I don't disagree with your call for "honest talk" and "real solutions." But let me look at your speech here and just pull out the parts that do not jive well with me. Then, your supporters will read this, leave comments or hang on to them, talk with others in the campaign about how ludicrous my thinking is or how I make some good points, and then this “bottom-up” atmosphere in American politics, which you think your campaign fosters, will work itself out in a way that what I’ve said gets to you in some form or another.
The first factoid that caught my attention was that the Federal Reserve “had to act with central banks around the world to maintain the functioning of our financial system.” Unfortunately, you did not take the opportunity to say more about the actions of the Federal Reserve.
I found more details on the Federal Reserve’s action in a Houston Chronicle Business article. The article said, “The Federal Reserve Bank of New York, in two operations, injected $55 billion into temporary reserves in the United States, a move aimed to help ease a strained financial system in danger of freezing up.”
Ron Paul posted an “address” concerning the economic crisis on YouTube. Posted on a site I am sure your campaign staff advises you to not visit (for fear of what might happen if the news or anybody important caught wind that you read articles on this website), text from his address can be found on InfoWars.net.
This tidbit is of particular interest to me because it speaks to what you raised when you mentioned the Federal Reserve:
“You can't create money like we're doing in order to support the dollar, because ultimately it hurts the dollar and everything we do in Washington today whether its on the appropriations side, whether it's what the Fed is doing, buying up America, it's all putting pressure on the dollar. One of these days we're just going to have to wake up and say that we need to liquidate debt. This is malinvestment.”

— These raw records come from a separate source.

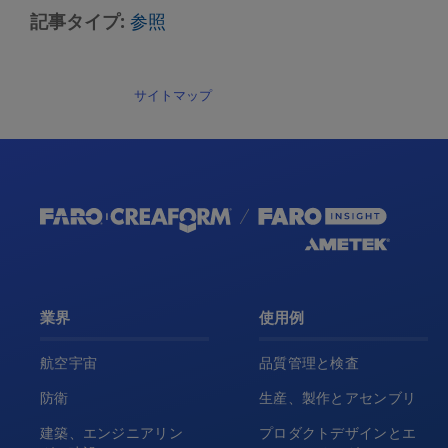
記事タイプ
参照
サイトマップ
業界
使用例
航空宇宙
品質管理と検査
防衛
生産、製作とアセンブリ
建築、エンジニアリン
プロダクトデザインとエ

Ron Paul’s investigation, research, and knowledge of the free market led him to say more about the Federal Reserve:
“Our problems come first of all from the Federal Reserve. It is a monopoly and it controls interest rates artificially low, causes people to make mistakes, that's the basic source. But then on top of that in the Housing market we had the community reinvestment act which told investors that they had to loan to risky borrowers, and that was a risky complication. HUD contributes to this, FDIC contributes, it's called moral hazard, everything that we have done over here creates moral hazard, that is we assure people or assume that we will take care of everybody, just go out and create the risk, it is the opposite of the market place.”

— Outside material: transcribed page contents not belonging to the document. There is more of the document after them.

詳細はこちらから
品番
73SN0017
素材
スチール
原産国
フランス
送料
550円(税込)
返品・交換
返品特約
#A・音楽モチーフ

The Federal Reserve IS at the center of the problem. If you cannot advocate for a radical shift in how the Federal Reserve operates, than you cannot possibly be for, as you say in your speech, “an end to a broken system in Washington that is breaking the American economy.” You cannot possibly be for, “change that makes a real difference in [our] lives.”
After quickly glossing over the Federal Reserve, you describe how Americans are reacting to the crisis on Wall Street. This is not news to many. And in fact, thank you for suggesting how we have been feeling the crunch since January. But, no thanks because the crunch was being felt when you began campaigning in January 2007 and perhaps even earlier.
Kathy Sanborn covers this specifically in her article posted on Information Clearinghouse Info (another site your staff should keep you from visiting). She specifically asks the following questions:
“Where were the mainstream media financial geniuses several years ago, when people like Joseph Stiglitz told us, via the Internet, that we were heading for a fiscal train wreck the likes of which no one has seen since the Great Depression?
Where were the TV pundits when Dr. Paul Craig Roberts told us, at least two years ago via the Internet, that we were going to lose our shirts, due to outsourcing and investing in “funny” money?
Where were the breathless media when economist Lyndon LaRouche declared, in an Internet webcast at least two years ago, that our financial system would be finished unless it went into bankruptcy protection?
Why weren’t everyday citizens informed through the so-called public airwaves that derivatives and exotic investments were the chief cause of our current financial turmoil, and not the so-called sub-prime mortgage loans?”
Now that everybody knows, now that it’s too late for the mainstream media to go back and incorporate Mike Whitney’s analyses into the coverage of our economy, now that the corporate media is crying to us that “the sky is falling”, it’s important to note that the media engaged in a whiteout of any information that Americans could have benefited from and then essential to ask, “What are you going to do about it?”